Friday, August 17, 2018

Exceptional Excerpts: The Greengage Summer


I can’t recall why my mother bought me The Greengage Summer by Rumer Godden when I was in 7th grade, if she ever said. I do recall coming into my blue bedroom and seeing it lying on my rumpled, darker blue bed, among castoff clothing and school papers and other books. The cover art fascinated me, with its genderless poker face peering up at me, full of a secret. I once read that the actress, Demi Moore, had named her oldest daughter after this author, and I’ve always been curious as to why and how books show up for people, and make such a lasting impression.


For me, personally, this book figured into my imaginings for a story of my own that I wrote in college, with its equally languid title, “Ripe Was the Drowsy Hour” from a line in the poem, “Ode to Indolence” by John Keats. In Rumer Godden’s story, greengages are the litter of heaven; in mine, hedgeapples appear, but they are rough and inedible, more of a nuisance than a treasure.  My story drew upon the coming of age theme of The Greengage Summer, and my prose, with its own secret, was as awkward as my adolescence, for all of the same reasons. It was long in length, but not quite balanced at its center, and ranging into directions both silly and sinister, which is how our first forays into adulthood can feel.

Rumer Godden wrote many books set in India, but this one takes place in France, and while I read it, I felt as if I had been introduced to a vintage of wine that had been hidden away for adults, until I had slipped into the bottle itself to become infused and a little intoxicated, breathing in the semi-autobiographical story that was not written for children, but about children, which I still was. The first few paragraphs, below, is what I would call Exposition by Immersion, and I hope you enjoy it as we feel the weight of summer roll away behind us, and down a grassy hill:

“On and off, all that hot French August, we made ourselves ill from eating the greengages. Joss and I felt guilty; we were still at the age when we thought being greedy was a childish fault and this gave our guilt a tinge of hopelessness because, up to then, we had believed that as we grew older our faults would disappear, and none of them did. Hester of course was quite unabashed; Will— though he was called Willmouse then— Willmouse and Vicky were too small to reach any but the lowest branches, but they found fruit fallen in the grass; we were all strictly forbidden to climb the trees.

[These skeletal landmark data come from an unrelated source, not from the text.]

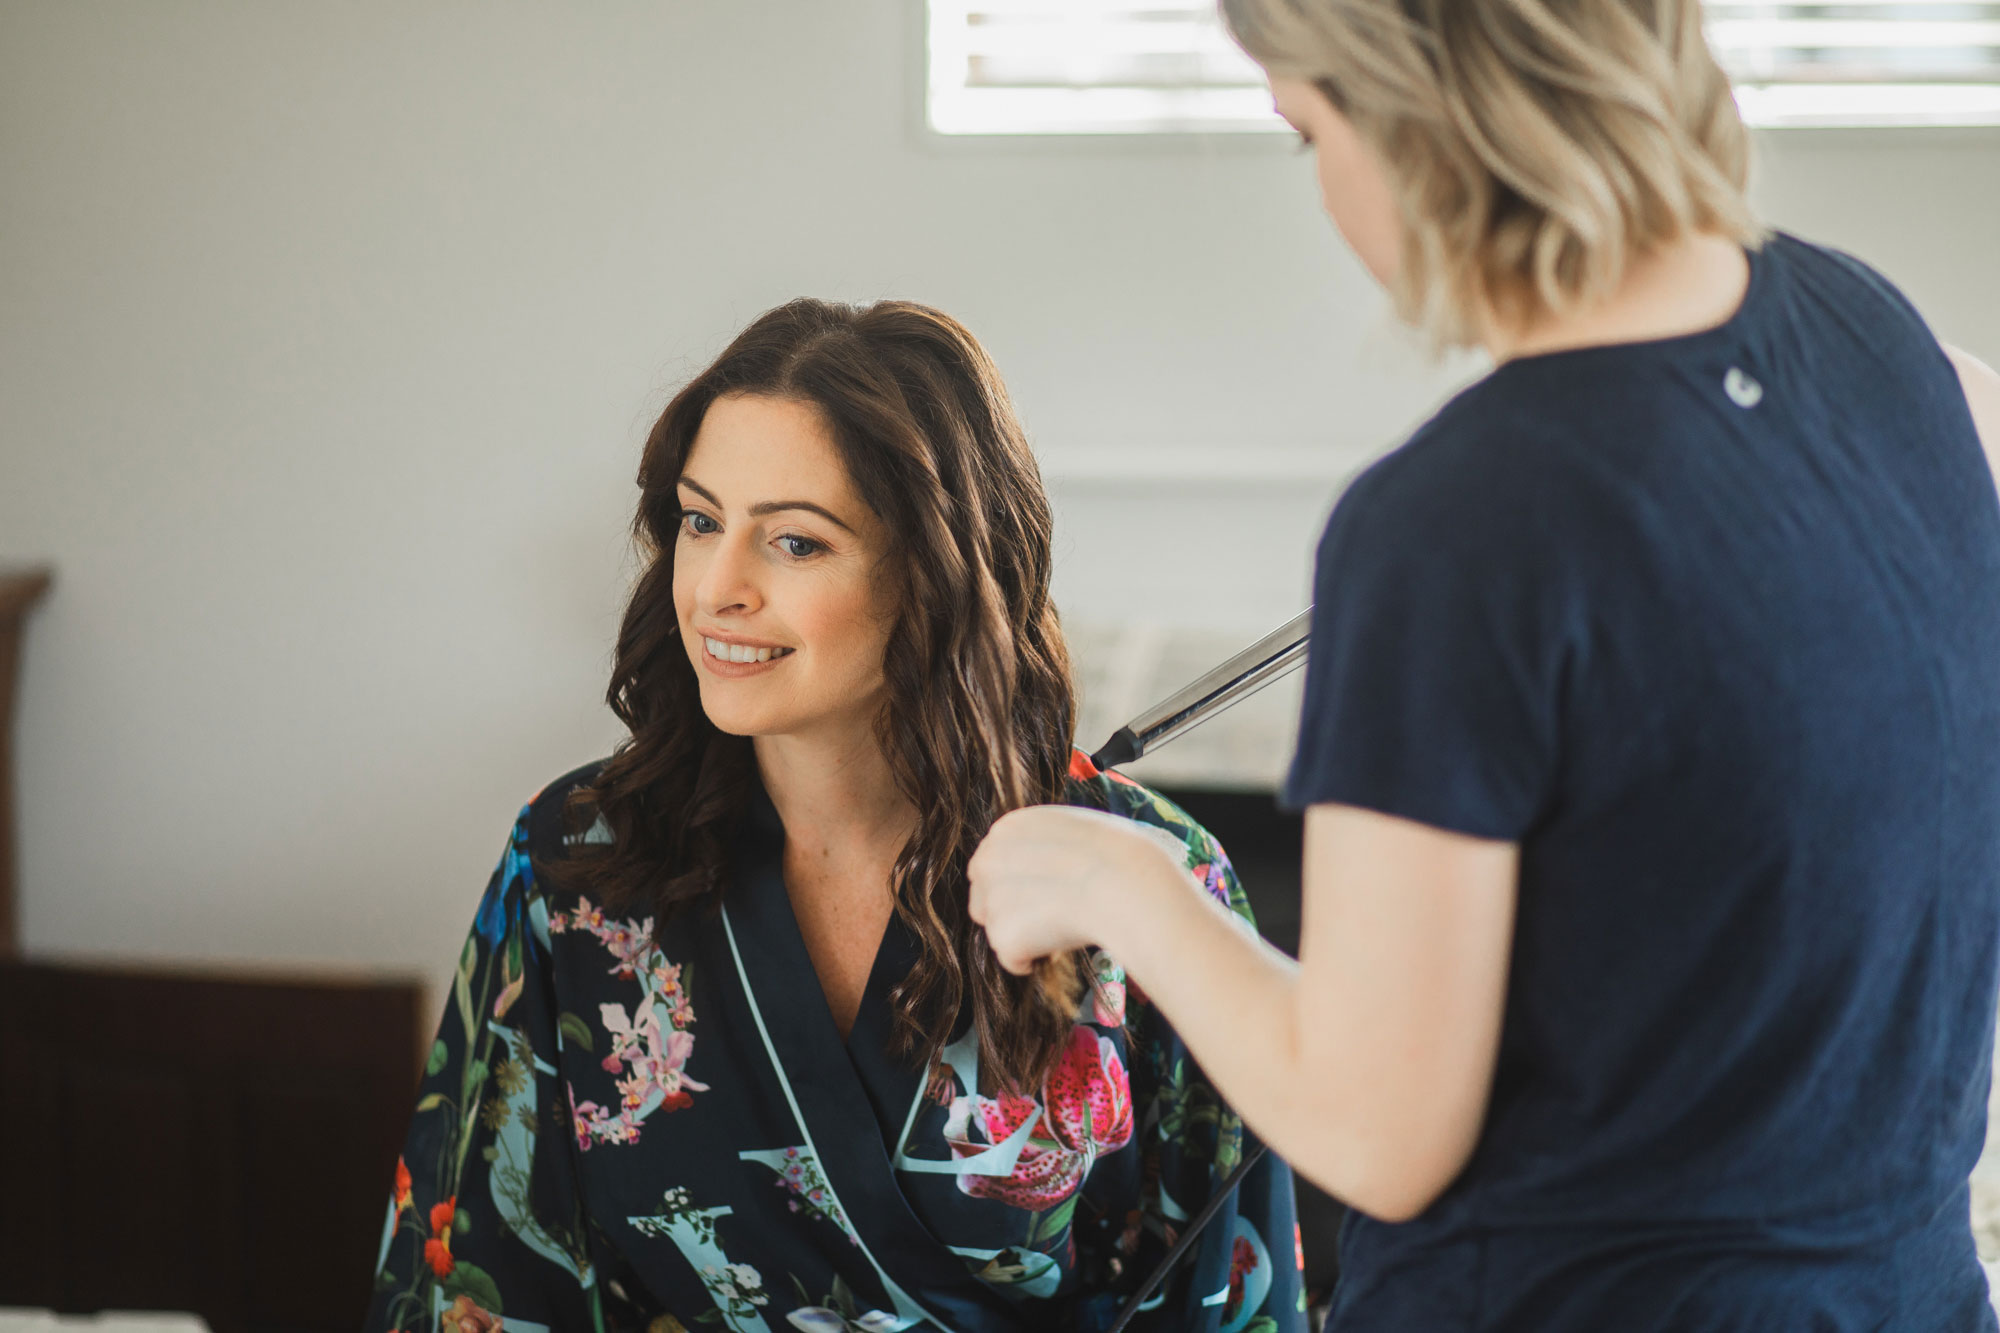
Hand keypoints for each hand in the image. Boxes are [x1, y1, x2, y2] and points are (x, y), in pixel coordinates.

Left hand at [967, 804, 1191, 974]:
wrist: (1129, 881)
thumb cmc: (1120, 855)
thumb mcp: (1076, 827)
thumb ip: (1047, 842)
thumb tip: (1050, 863)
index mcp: (1007, 828)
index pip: (993, 866)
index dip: (1023, 885)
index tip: (1050, 892)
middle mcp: (988, 859)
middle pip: (984, 900)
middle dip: (1013, 913)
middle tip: (1054, 915)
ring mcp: (993, 897)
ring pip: (1000, 931)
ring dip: (1027, 936)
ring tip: (1067, 925)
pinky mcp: (1004, 934)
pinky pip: (1012, 960)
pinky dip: (1033, 961)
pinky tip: (1062, 944)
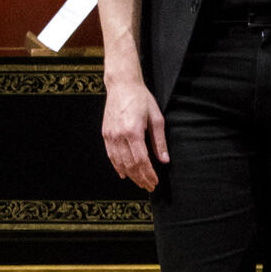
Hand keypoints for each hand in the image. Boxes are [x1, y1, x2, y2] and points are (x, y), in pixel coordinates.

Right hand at [102, 75, 169, 190]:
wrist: (122, 85)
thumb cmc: (141, 98)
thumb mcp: (156, 118)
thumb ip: (159, 141)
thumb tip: (164, 160)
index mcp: (133, 131)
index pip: (141, 160)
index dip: (148, 174)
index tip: (155, 182)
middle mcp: (119, 135)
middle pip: (130, 165)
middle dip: (140, 178)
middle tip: (149, 186)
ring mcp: (110, 135)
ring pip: (119, 162)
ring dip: (129, 175)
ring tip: (139, 182)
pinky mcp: (105, 133)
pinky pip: (111, 155)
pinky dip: (117, 167)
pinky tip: (123, 174)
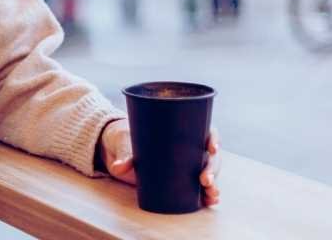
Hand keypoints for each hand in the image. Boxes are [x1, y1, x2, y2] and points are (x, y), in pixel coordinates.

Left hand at [99, 119, 221, 206]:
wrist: (118, 149)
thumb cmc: (125, 139)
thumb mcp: (125, 144)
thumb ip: (124, 156)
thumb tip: (118, 167)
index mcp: (180, 130)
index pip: (204, 130)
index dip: (213, 138)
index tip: (212, 147)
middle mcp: (188, 148)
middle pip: (210, 156)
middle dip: (212, 168)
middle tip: (204, 180)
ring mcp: (186, 165)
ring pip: (209, 173)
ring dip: (213, 184)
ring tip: (211, 195)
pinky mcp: (180, 181)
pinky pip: (200, 188)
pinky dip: (208, 195)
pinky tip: (211, 201)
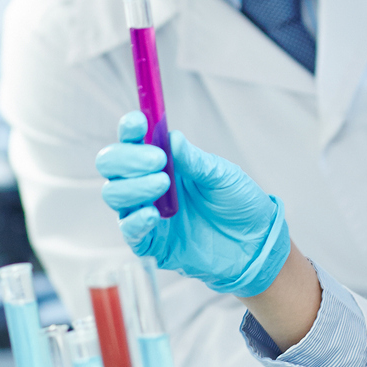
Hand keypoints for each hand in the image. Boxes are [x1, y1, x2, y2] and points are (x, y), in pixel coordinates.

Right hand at [96, 113, 290, 296]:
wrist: (255, 243)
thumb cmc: (238, 202)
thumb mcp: (221, 175)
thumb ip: (193, 159)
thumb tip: (170, 137)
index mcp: (162, 160)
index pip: (132, 139)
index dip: (130, 128)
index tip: (139, 123)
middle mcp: (147, 184)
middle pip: (111, 165)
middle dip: (126, 158)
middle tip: (157, 160)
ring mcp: (145, 212)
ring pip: (114, 194)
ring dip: (133, 186)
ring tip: (164, 183)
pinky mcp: (150, 242)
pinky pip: (128, 231)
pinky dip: (135, 220)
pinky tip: (152, 214)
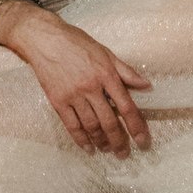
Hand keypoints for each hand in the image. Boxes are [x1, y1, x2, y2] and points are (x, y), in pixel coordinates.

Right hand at [0, 3, 152, 154]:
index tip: (143, 141)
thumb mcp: (106, 53)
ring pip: (91, 126)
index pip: (127, 106)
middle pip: (109, 121)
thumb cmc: (77, 43)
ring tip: (108, 150)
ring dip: (101, 141)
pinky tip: (88, 148)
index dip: (137, 126)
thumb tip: (147, 85)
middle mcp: (91, 87)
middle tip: (124, 153)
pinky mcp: (58, 101)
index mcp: (106, 75)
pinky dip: (81, 139)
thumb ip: (126, 71)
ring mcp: (73, 95)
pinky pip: (71, 125)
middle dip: (119, 141)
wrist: (45, 39)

"The garden at Les Oeillets was divided into three; first the terrace and gravelled garden round the house; then, separated by a low box hedge, the wilderness with its statues and old paths; and between the wilderness and the river, the orchard with its high walls. In the end wall a blue door led to the river bank.

"The orchard seemed to us immense and perhaps it was, for there were seven alleys of greengage trees alone; between them, even in that blazing summer, dew lay all day in the long grass. The trees were old, twisted, covered in lichen and moss, but I shall never forget the fruit. In the hotel dining room Mauricette built it into marvelous pyramids on dessert plates laid with vine leaves. “Reines Claudes” she would say to teach us its name as she put our particular plate down, but we were too full to eat. In the orchard we had not even to pick the fruit, it fell off the trees into our hands.

"The greengages had a pale blue bloom, especially in the shade, but in the sun the flesh showed amber through the clear green skin; if it were cracked the juice was doubly warm and sweet. Coming from the streets and small front gardens of Southstone, we had not been let loose in an orchard before; it was no wonder we ate too much.

photo credit: found on Goodreads review by Hana

"'Summer sickness,' said Mademoiselle Zizi.
“'Indigestion,' said Madame Corbet.

"I do not know which it was but ever afterwards, in our family we called that the greengage summer.

“'You are the one who should write this,' I told Joss. 'It happened chiefly to you.' But Joss shut that out as she always shuts out things, or shuts them in so that no one can guess.
“'You are the one who likes words,' said Joss. 'Besides'— and she paused— 'it happened as much to you.'
I did not answer that. I am grown up now— or almost grown up— 'and we still can’t get over it!' said Joss.
'Most people don’t have… that… in thirty or forty years,' I said in defense.
'Most people don’t have it at all,' said Joss.

"If I stop what I am doing for a moment, or in any time when I am quiet, in those cracks in the night that have been with me ever since when I cannot sleep and thoughts seep in, I am back; I can smell the Les Oeillets smells of hot dust and cool plaster walls, of jasmine and box leaves in the sun, of dew in the long grass; the smell that filled the house and garden of Monsieur Armand’s cooking and the house’s own smell of damp linen, or furniture polish, and always, a little, of drains. I can hear the sounds that seem to belong only to Les Oeillets: the patter of poplar trees along the courtyard wall, of a tap running in the kitchen mixed with the sound of high French voices, of the thump of Rex’s tail and another thump of someone washing clothes on the river bank; of barges puffing upstream and Mauricette’s toneless singing— she always sang through her nose; of Toinette and Nicole’s quick loud French as they talked to each other out of the upstair’s windows; of the faint noise of the town and, near, the plop of a fish or of a greengage falling.”